Всякий, кому доводилось работать с актерами, знает, как они нуждаются в сравнениях. Они не признают простых и ясных ходов объяснений, они накладывают одну непонятную им картину на другую — столь же неясную — и, добившись совмещения, начинают уверять, что увидели, наконец, объем, без которого не вывести текст на сцену. Объясняющий, то есть ищущий для них дополнительные и, как ему кажется, далекие от ситуации картины, может оказаться в положении привычного педагога: в пятнадцатый раз излагая очевидное, он внезапно догадывается о его тайном смысле.

Молодая актриса в спектакле «Читаем Довлатова», поставленном в Таллине к 70-летию Сергея, должна была произнести текст письма Довлатова ко мне: «Дела мои обстоят… как бы это выразить. Представьте человека, который обокрал сберкассу. И еще не попался. То есть дела его как бы хороши».

Много лет мне казалось, что «промежуточность» состояния связана с тем, что Сергей отослал очередную рукопись в очередное издание и пока не получил отказ.

И только в поисках сравнений для актрисы я наконец увидела в тексте поразившее меня: эта точная и горькая метафора имеет отношение к жизни любого человека в любой период.

Мы все рождаемся на свет, «обокрав сберкассу» — сняв по невероятному везению у вечности угол. И вся наша жизнь состоит из «еще не попался» — еще не умер, еще не погиб, еще не спился — увернулся, встал с бьющимся сердцем за углом, а рок, как в комиксе, промчался мимо.

И если уж всерьез говорить о сравнениях, то это — точная отсылка к тому знаменитому рассказу Мышкина из «Идиота» в доме Епанчиных, где он говорит о двадцати минутах между смертным приговором и помилованием, заменой его на другой вид наказания. «…В промежутке между двумя приговорами, двадцать минут… он прожил под несомненным убеждением, что через несколько минут он непременно умрет… Священник обошел всех с крестом. Выходило, что остается жить минут пять, не больше.
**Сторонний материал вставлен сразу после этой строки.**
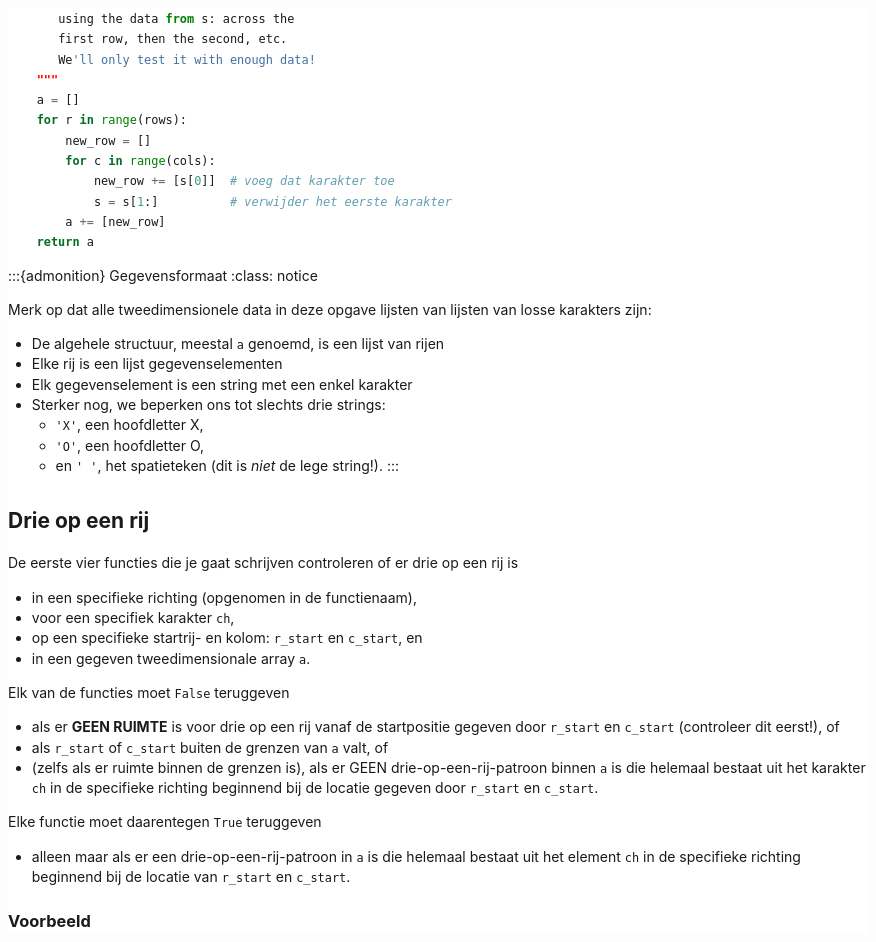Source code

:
 ```python
       using the data from s: across the
       first row, then the second, etc.
       We'll only test it with enough data!
    """
    a = []
    for r in range(rows):
        new_row = []
        for c in range(cols):
            new_row += [s[0]]  # voeg dat karakter toe
            s = s[1:]          # verwijder het eerste karakter
        a += [new_row]
    return a
```


:::{admonition} Gegevensformaat
:class: notice

Merk op dat alle tweedimensionele data in deze opgave lijsten van lijsten van losse karakters zijn:

-   De algehele structuur, meestal `a` genoemd, is een lijst van rijen
-   Elke rij is een lijst gegevenselementen
-   Elk gegevenselement is een string met een enkel karakter
-   Sterker nog, we beperken ons tot slechts drie strings:
    *   `'X'`, een hoofdletter X,
    *   `'O'`, een hoofdletter O,
    *   en `' '`, het spatieteken (dit is *niet* de lege string!).
:::

## Drie op een rij

De eerste vier functies die je gaat schrijven controleren of er drie op een rij is

* in een specifieke richting (opgenomen in de functienaam),
* voor een specifiek karakter `ch`,
* op een specifieke startrij- en kolom: `r_start` en `c_start`, en
* in een gegeven tweedimensionale array `a`.

Elk van de functies moet `False` teruggeven

* als er **GEEN RUIMTE** is voor drie op een rij vanaf de startpositie gegeven door `r_start` en `c_start` (controleer dit eerst!), of
* als `r_start` of `c_start` buiten de grenzen van `a` valt, of
* (zelfs als er ruimte binnen de grenzen is), als er GEEN drie-op-een-rij-patroon binnen `a` is die helemaal bestaat uit het karakter `ch` in de specifieke richting beginnend bij de locatie gegeven door `r_start` en `c_start`.

Elke functie moet daarentegen `True` teruggeven

* alleen maar als er een drie-op-een-rij-patroon in `a` is die helemaal bestaat uit het element `ch` in de specifieke richting beginnend bij de locatie van `r_start` en `c_start`.

### Voorbeeld
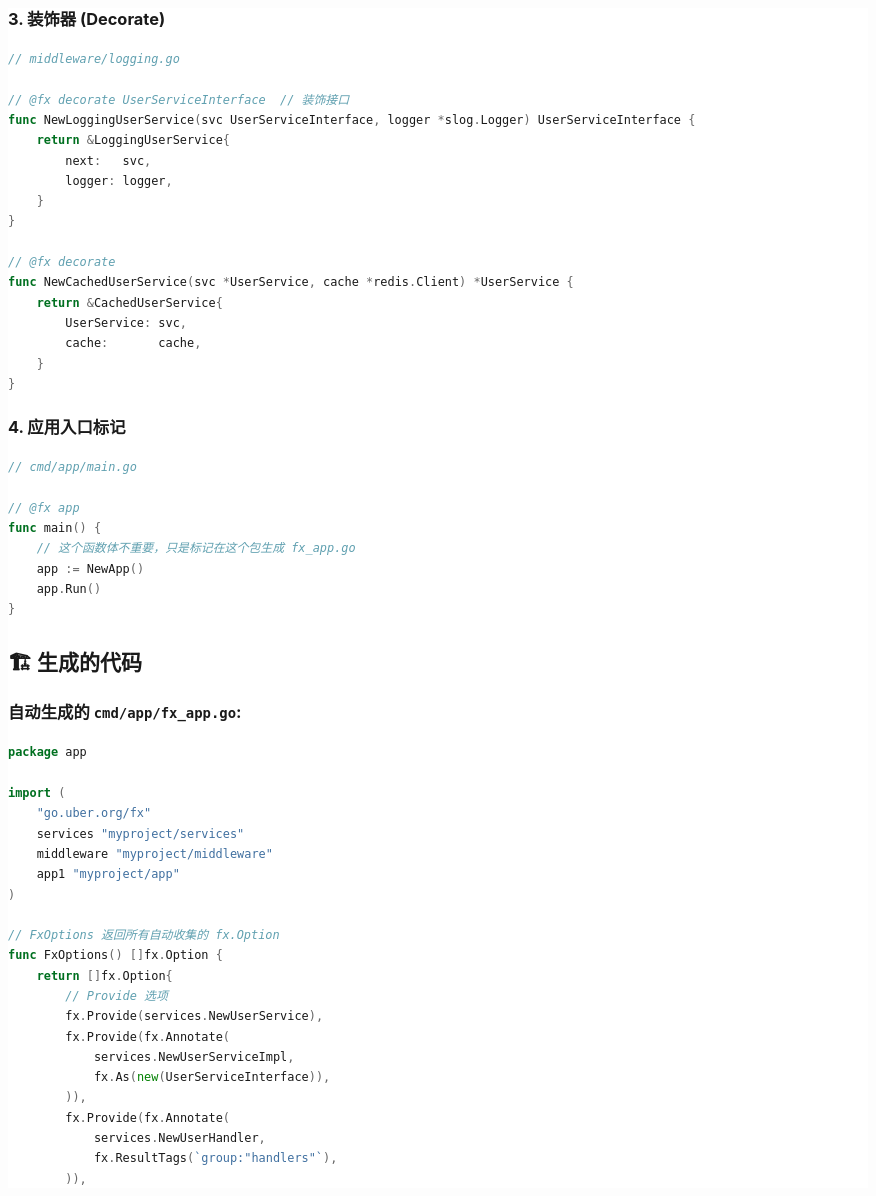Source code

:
 ```go
```

### 3. 装饰器 (Decorate)

```go
// middleware/logging.go

// @fx decorate UserServiceInterface  // 装饰接口
func NewLoggingUserService(svc UserServiceInterface, logger *slog.Logger) UserServiceInterface {
    return &LoggingUserService{
        next:   svc,
        logger: logger,
    }
}

// @fx decorate
func NewCachedUserService(svc *UserService, cache *redis.Client) *UserService {
    return &CachedUserService{
        UserService: svc,
        cache:       cache,
    }
}
```

### 4. 应用入口标记

```go
// cmd/app/main.go

// @fx app
func main() {
    // 这个函数体不重要，只是标记在这个包生成 fx_app.go
    app := NewApp()
    app.Run()
}
```

## 🏗️ 生成的代码

### 自动生成的 `cmd/app/fx_app.go`:

```go
package app

import (
    "go.uber.org/fx"
    services "myproject/services"
    middleware "myproject/middleware"
    app1 "myproject/app"
)

// FxOptions 返回所有自动收集的 fx.Option
func FxOptions() []fx.Option {
    return []fx.Option{
        // Provide 选项
        fx.Provide(services.NewUserService),
        fx.Provide(fx.Annotate(
            services.NewUserServiceImpl,
            fx.As(new(UserServiceInterface)),
        )),
        fx.Provide(fx.Annotate(
            services.NewUserHandler,
            fx.ResultTags(`group:"handlers"`),
        )),
```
Он говорил, что эти пять минут казались ему бесконечным сроком, огромным богатством; ему казалось, что в эти пять минут он проживет столько жизней…»

В отличие от персонажа Достоевского, в отличие от большинства людей, осведомленных о краткости жизни, Сергей пытался жить и, главное, писать в состоянии той расчетливой лихорадки, того рационального безумия, которое обусловлено перронным — через головы чужих, в оглохшие окна — прощанием с жизнью. Когда фактически уже все кончено и ничто не имеет значения, но именно поэтому так важна каждая (несомненно, последняя) фраза. Она должна быть проста, как в моменты наивысшей трагедии у Достоевского, когда, например, Настасья Филипповна говорит над Ганей, подавившим в себе страстное желание схватить пачки денег и упавшим в обморок перед камином: «Катя, Паша, воды ему, спирту!»; и в то же время смешна, наглядна, смысл в ней должен быть притоплен ровно настолько, чтобы легко было вырывать фразу из контекста и цитировать.